**Try it**
Look in the material below for the line holding "thumb tip: (626, 254)". Set it down exactly, with each later line up to and including the line holding "thumb tip: (640, 262)".

**Material for this exercise**
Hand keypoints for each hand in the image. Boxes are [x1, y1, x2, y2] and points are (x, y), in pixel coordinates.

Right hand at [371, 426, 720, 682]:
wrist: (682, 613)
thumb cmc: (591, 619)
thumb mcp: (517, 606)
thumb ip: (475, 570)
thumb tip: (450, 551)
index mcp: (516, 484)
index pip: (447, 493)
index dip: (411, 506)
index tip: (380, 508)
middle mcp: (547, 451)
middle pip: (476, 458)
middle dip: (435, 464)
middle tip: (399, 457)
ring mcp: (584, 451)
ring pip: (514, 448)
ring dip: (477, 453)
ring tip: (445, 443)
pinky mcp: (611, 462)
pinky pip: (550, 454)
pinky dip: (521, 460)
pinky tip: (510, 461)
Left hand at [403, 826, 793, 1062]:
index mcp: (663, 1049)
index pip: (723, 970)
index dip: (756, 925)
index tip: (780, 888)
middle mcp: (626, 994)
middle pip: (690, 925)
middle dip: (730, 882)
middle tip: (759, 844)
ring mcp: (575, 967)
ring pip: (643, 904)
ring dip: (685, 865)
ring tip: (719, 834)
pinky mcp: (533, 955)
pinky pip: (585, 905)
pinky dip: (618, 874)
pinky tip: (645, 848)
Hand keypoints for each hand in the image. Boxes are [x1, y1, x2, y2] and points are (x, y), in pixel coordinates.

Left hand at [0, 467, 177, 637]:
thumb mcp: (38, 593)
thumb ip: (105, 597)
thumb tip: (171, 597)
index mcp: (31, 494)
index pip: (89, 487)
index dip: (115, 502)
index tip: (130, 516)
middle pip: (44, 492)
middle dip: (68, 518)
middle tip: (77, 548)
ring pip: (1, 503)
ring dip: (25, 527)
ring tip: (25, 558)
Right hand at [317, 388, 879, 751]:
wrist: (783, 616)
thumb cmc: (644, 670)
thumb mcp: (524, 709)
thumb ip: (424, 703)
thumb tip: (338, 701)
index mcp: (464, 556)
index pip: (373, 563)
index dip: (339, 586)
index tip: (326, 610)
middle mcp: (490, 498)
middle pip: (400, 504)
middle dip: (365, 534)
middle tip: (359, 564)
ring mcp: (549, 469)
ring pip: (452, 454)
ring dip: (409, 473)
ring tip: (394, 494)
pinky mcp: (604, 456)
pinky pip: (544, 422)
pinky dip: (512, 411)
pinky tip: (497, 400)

---

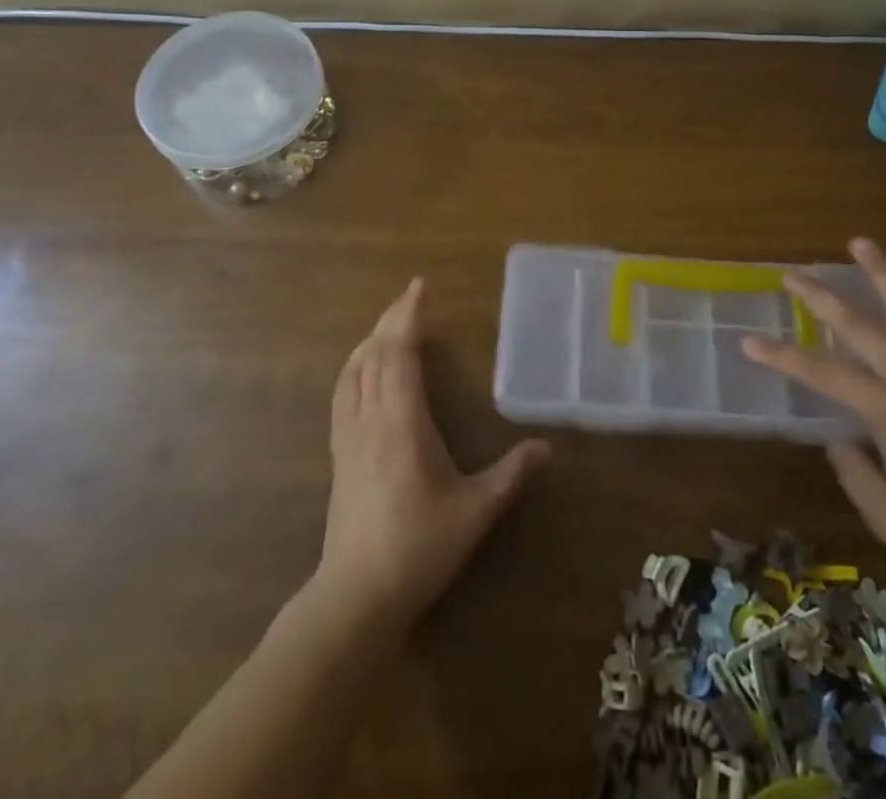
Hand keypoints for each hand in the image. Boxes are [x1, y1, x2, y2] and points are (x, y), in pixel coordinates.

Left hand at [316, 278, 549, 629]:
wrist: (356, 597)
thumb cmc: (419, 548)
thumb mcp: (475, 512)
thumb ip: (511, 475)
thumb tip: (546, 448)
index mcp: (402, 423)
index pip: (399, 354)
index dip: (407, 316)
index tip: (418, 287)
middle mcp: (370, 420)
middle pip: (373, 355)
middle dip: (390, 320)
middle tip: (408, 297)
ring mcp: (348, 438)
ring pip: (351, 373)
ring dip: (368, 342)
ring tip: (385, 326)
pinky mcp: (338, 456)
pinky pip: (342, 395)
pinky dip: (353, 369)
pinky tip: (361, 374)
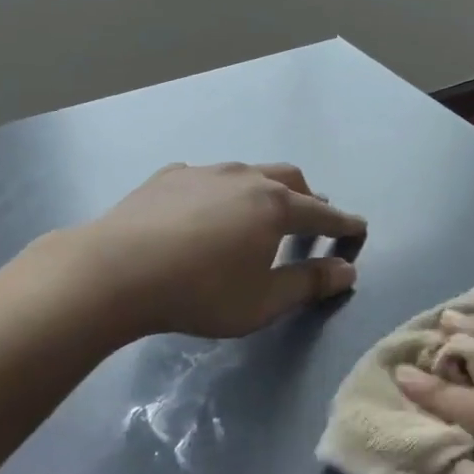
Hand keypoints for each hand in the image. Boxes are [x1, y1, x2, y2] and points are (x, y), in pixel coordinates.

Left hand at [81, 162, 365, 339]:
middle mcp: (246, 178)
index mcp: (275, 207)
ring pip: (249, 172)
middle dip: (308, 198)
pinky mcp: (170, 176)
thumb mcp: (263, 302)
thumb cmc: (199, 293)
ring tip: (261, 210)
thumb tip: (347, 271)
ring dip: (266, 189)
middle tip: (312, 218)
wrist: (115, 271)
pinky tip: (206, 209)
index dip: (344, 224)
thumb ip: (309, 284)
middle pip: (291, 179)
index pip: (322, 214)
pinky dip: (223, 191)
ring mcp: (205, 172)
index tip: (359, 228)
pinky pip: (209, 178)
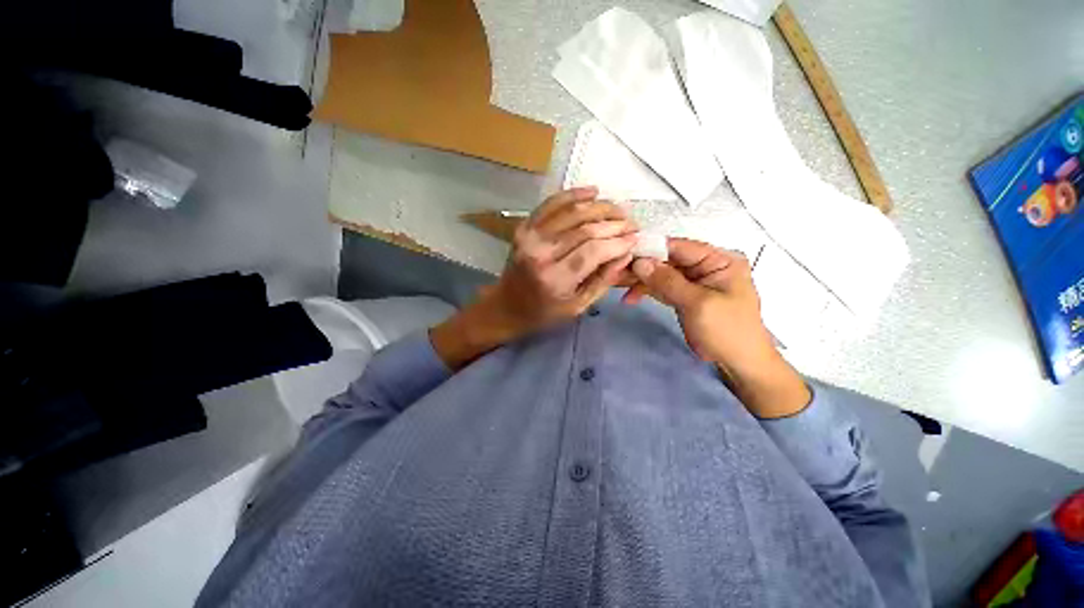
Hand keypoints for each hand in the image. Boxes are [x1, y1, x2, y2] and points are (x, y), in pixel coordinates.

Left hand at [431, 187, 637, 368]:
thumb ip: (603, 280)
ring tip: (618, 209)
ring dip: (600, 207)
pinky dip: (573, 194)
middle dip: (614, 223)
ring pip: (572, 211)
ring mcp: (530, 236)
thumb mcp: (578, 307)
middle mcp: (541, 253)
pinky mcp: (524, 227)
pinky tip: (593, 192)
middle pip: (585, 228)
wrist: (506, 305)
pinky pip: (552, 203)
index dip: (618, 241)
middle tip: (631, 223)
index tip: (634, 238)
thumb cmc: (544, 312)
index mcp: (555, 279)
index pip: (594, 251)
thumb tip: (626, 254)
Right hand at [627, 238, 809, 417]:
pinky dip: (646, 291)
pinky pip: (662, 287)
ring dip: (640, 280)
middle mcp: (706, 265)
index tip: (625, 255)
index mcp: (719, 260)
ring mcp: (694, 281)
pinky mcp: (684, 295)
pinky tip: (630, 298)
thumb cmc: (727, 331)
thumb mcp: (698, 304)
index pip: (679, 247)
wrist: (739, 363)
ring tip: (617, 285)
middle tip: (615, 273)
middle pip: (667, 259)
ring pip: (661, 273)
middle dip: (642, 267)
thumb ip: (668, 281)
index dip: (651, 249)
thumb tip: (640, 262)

**Exercise solution**
thumb tip: (626, 254)
Right hand at [627, 238, 809, 417]:
pinky dip: (646, 291)
pinky pip: (662, 287)
ring dip: (640, 280)
middle mcp: (706, 265)
index tip: (625, 255)
index mcp: (719, 260)
ring mcp: (694, 281)
pinky mcp: (684, 295)
pinky tip: (630, 298)
thumb cmc: (727, 331)
thumb mcp: (698, 304)
index pip: (679, 247)
wrist: (739, 363)
ring tip: (617, 285)
middle tip: (615, 273)
middle pip: (667, 259)
ring pip: (661, 273)
middle dip: (642, 267)
thumb ip: (668, 281)
index dip: (651, 249)
thumb tip: (640, 262)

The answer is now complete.